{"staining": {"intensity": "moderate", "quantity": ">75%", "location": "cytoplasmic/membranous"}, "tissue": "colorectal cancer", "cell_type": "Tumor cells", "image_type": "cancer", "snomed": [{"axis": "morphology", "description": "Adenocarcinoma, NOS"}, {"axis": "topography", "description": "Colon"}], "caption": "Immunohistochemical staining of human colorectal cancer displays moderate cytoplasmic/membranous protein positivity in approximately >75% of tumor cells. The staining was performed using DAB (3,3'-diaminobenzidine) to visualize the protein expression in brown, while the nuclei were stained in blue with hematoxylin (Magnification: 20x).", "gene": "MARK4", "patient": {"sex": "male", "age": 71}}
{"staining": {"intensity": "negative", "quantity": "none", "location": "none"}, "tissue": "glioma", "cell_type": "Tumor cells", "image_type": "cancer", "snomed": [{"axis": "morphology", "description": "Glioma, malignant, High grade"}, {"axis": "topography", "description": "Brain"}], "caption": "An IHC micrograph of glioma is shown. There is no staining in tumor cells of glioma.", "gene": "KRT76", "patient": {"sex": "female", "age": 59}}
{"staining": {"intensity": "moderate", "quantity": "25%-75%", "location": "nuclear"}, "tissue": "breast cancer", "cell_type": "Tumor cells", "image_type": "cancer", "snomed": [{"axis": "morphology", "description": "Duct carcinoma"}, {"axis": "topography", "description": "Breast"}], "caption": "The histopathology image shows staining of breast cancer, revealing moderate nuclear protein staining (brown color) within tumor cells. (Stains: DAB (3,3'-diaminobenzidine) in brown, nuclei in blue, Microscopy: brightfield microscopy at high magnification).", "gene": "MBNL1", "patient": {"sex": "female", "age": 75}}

**What is expected**
Could you please repeat the data exactly as given?

**Solved problem**
{"staining": {"intensity": "moderate", "quantity": ">75%", "location": "cytoplasmic/membranous"}, "tissue": "colorectal cancer", "cell_type": "Tumor cells", "image_type": "cancer", "snomed": [{"axis": "morphology", "description": "Adenocarcinoma, NOS"}, {"axis": "topography", "description": "Colon"}], "caption": "Immunohistochemical staining of human colorectal cancer displays moderate cytoplasmic/membranous protein positivity in approximately >75% of tumor cells. The staining was performed using DAB (3,3'-diaminobenzidine) to visualize the protein expression in brown, while the nuclei were stained in blue with hematoxylin (Magnification: 20x).", "gene": "MARK4", "patient": {"sex": "male", "age": 71}}
{"staining": {"intensity": "negative", "quantity": "none", "location": "none"}, "tissue": "glioma", "cell_type": "Tumor cells", "image_type": "cancer", "snomed": [{"axis": "morphology", "description": "Glioma, malignant, High grade"}, {"axis": "topography", "description": "Brain"}], "caption": "An IHC micrograph of glioma is shown. There is no staining in tumor cells of glioma.", "gene": "KRT76", "patient": {"sex": "female", "age": 59}}
{"staining": {"intensity": "moderate", "quantity": "25%-75%", "location": "nuclear"}, "tissue": "breast cancer", "cell_type": "Tumor cells", "image_type": "cancer", "snomed": [{"axis": "morphology", "description": "Duct carcinoma"}, {"axis": "topography", "description": "Breast"}], "caption": "The histopathology image shows staining of breast cancer, revealing moderate nuclear protein staining (brown color) within tumor cells. (Stains: DAB (3,3'-diaminobenzidine) in brown, nuclei in blue, Microscopy: brightfield microscopy at high magnification).", "gene": "MBNL1", "patient": {"sex": "female", "age": 75}}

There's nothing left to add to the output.